Post by Generic Default »

They will have less torque at higher speeds because of inductance. At lower speeds (such as using one as a direct drive extruder) you will get about the same torque as with a 200 step/rev stepper. Keep in mind that our printers only have to deal with inertia while printing, so your maximum velocity shouldn't be affected by what type of stepper you use (within reason). If you start skipping steps;

1) Increase the current in the firmware
2) Put fans on your stepper controller
3) Put fans on your motors (if they burn you)
4) Decrease your acceleration and/or jerk

Xnaron you're the magnetic arm OG around here. I'm not sure what setting's you're using for velocity, acceleration, and jerk, but in the newest firmware I can use maximum acceleration and jerk at a velocity of 200 mm/s printing and I have never, not even once, lost a step. The ringing ripples are terrible at those speeds though, and layer adhesion decreases.

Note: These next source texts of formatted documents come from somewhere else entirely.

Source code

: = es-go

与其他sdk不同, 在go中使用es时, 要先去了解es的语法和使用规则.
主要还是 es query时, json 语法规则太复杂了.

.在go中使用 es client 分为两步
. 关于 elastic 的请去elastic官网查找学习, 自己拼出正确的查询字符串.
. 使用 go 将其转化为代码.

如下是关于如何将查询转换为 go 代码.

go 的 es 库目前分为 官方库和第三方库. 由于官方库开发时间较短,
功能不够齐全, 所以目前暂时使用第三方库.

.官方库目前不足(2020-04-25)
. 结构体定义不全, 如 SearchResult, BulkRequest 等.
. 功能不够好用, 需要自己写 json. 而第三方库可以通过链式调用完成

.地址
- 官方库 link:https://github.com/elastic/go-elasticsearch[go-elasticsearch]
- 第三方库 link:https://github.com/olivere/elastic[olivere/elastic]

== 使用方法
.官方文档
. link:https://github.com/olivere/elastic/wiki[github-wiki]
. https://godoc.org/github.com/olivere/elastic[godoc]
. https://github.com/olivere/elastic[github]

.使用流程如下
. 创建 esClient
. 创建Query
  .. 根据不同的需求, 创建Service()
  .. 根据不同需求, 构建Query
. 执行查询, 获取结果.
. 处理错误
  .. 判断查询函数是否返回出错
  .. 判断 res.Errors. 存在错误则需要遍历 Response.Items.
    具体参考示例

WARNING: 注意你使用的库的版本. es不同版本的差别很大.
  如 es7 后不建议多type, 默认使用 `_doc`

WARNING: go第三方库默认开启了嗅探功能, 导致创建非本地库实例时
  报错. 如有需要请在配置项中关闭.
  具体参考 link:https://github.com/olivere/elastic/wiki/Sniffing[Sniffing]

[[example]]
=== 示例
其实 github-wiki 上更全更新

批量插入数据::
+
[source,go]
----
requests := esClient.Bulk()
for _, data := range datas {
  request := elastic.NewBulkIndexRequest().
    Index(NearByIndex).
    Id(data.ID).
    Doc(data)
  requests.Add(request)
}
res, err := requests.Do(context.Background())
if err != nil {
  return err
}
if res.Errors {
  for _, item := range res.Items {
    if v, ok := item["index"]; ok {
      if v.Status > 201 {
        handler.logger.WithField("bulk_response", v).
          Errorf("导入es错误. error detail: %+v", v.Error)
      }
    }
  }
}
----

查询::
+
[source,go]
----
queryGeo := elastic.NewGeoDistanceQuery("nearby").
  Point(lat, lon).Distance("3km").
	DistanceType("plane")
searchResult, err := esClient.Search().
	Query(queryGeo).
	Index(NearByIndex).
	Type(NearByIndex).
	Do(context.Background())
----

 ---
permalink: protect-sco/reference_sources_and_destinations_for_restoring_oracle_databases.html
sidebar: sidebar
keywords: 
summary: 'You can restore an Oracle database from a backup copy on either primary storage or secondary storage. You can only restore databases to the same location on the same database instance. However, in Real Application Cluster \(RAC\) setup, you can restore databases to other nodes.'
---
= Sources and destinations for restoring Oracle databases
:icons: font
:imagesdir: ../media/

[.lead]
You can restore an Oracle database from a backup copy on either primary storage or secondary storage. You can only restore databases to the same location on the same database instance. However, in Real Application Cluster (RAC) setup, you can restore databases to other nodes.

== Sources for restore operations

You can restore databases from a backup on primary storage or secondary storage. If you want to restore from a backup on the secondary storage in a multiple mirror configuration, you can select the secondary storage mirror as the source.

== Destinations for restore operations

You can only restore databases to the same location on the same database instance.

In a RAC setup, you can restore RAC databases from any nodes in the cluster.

While on this subject I should also say that the plastic you're using greatly affects how visible the surface waves are. I've been printing with trimmer line nylon for almost a year and I just made my first ABS print yesterday. The nylon is much more glossy and shows print defects more than ABS. If you want aesthetically pleasing models it is critical that you use a tiny nozzle and do everything you can to make the surface finish better.